*** RAW DATA ***

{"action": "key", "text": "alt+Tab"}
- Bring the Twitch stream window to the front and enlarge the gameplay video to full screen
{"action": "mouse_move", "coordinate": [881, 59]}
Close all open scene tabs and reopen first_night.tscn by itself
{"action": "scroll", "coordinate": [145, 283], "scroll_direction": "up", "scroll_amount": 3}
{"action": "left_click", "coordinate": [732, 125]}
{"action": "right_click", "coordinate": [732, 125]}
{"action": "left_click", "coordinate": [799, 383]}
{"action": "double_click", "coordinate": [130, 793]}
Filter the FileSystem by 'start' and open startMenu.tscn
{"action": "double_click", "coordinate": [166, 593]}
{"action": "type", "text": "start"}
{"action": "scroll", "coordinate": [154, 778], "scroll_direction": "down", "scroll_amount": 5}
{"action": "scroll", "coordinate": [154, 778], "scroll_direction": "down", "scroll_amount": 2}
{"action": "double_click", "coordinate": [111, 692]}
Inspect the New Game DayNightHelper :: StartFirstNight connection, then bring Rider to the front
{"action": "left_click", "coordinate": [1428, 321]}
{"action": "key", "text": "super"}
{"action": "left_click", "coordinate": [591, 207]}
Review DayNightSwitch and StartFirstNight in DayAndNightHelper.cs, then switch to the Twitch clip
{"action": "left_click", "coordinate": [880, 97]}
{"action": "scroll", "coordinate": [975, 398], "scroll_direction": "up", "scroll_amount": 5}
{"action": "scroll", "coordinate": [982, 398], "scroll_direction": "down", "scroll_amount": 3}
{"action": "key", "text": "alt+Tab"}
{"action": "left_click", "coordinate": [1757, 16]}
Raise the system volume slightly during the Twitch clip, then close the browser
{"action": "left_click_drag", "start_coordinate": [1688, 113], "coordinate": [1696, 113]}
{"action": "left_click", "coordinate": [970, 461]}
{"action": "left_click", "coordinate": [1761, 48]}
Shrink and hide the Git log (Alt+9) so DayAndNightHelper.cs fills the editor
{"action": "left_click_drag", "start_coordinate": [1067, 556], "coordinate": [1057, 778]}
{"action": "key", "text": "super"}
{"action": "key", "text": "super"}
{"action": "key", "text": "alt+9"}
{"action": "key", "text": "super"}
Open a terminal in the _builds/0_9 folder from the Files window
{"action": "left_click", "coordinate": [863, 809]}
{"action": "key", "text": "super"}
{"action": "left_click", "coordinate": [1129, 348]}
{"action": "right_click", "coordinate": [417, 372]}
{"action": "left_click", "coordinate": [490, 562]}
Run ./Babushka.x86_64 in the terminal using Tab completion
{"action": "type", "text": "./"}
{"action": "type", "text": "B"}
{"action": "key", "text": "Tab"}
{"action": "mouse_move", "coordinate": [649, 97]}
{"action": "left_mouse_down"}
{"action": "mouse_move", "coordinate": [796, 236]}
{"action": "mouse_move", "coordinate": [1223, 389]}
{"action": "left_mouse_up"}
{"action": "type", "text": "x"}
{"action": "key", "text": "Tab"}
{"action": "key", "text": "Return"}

*** End of RAW DATA ***

▶ WHAT IS REQUIRED
Scan the data above for the string "DayAndNightHelper" and copy each line where it appears.

▶ REPLY TO THE TASK
Review DayNightSwitch and StartFirstNight in DayAndNightHelper.cs, then switch to the Twitch clip
Shrink and hide the Git log (Alt+9) so DayAndNightHelper.cs fills the editor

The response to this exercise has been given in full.